In the corticospinal pathway there is a somatotopic representation of the different parts of the body in the primary motor cortex, with each area of the lower limb located in the medial cortex and the area of the cephalic limb located in the lateral cortex, in the convexity of the cerebral hemisphere. (the motor homunculus).
The motor area of the arm and hand is the one that occupies the most space (occupying the precentral gyrus, located between the lower limb area and the face).
The corticobulbar tract or pathway is a bundle of nerve fibers that is responsible for directing the muscles of the head and neck This nervous tract is responsible for us being able to control, for example, facial expression, or being able to chew or swallow.
The tract arises in the lateral part of the primary motor cortex and its fibers end up converging in the internal capsule of the brainstem. From there, they go to the motor nuclei of the cranial nerves and these connect with the lower motor neurons to innervate the facial and neck muscles.

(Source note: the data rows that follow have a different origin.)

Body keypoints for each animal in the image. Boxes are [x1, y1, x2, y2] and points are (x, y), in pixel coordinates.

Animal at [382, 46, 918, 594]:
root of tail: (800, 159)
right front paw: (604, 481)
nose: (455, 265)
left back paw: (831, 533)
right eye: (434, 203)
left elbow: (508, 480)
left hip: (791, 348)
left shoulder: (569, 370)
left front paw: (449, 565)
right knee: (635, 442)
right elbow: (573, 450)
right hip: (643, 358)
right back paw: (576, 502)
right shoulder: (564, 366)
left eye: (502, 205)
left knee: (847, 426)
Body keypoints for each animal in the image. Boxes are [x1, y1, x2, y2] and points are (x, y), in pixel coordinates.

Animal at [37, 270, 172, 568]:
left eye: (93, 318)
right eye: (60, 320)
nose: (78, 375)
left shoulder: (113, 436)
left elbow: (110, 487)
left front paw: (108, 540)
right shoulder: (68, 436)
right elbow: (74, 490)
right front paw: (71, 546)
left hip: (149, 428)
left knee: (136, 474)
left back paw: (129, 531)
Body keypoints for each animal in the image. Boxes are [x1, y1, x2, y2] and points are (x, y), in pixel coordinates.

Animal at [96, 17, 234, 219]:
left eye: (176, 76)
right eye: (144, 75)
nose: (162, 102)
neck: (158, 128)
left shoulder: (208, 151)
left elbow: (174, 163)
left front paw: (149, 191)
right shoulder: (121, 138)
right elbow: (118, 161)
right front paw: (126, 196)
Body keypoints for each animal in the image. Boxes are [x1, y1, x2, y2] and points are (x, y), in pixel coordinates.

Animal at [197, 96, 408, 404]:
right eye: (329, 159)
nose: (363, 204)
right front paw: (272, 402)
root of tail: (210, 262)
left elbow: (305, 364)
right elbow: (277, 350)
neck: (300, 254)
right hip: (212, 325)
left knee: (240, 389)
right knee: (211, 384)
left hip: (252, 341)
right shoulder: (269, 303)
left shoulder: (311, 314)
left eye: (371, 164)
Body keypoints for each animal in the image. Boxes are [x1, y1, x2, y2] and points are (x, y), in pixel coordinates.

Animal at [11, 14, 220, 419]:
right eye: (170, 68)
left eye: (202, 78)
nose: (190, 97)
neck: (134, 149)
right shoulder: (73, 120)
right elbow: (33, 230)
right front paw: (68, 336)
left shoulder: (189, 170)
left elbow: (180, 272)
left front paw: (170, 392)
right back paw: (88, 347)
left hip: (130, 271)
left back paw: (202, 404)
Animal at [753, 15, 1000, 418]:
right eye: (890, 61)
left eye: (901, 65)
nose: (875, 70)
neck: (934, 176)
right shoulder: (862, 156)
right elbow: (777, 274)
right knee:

Consequences of damage to this region of the brain
Lesions in a region of the brain such as the internal capsule can compromise motor and sensory function selectively. For example, lacunar infarcts, strokes less than 15 mm in diameter and caused by the occlusion of the perforating arteries of the brain, can selectively compromise the anterior part of the posterior arm of the internal capsule, producing pure motor hemiparesis.
Lacunar infarctions or strokes can cause another series of symptoms and syndromes, depending on the affected area. Pure sensory syndrome is another of the conditions that occur when infarcts occur located in the internal capsule and/or the posterior nucleus of the thalamus. The affected person, in this case, suffers from facio-brachi-crural hemi-hypoesthesia (reduction of sensitivity in practically half of the body).
Another consequence associated with damage to the cerebral blood vessels, which produces infarction or thrombosis in the posterior arm of the internal capsule, is contralateral hemiplegia (on the opposite side of the body), due to an interruption of the corticospinal fibers that go from the cortex to the spinal cord and the muscles that perform motor functions.
Finally, there are two more disorders that are associated with specific damage to the internal capsule and related structures. On the one hand, dysarthria-clumsy hand syndrome, due to damage to the internal capsule of the knee and which causes symptoms such as facial weakness, manual clumsiness, dysphagia and dysarthria; and on the other hand, paresis with hemiataxia, when the cortico-ponto-cerebellar pathway and the posterior arm of the internal capsule are affected, and which causes symptoms such as paralysis and incoordination of the leg or arm.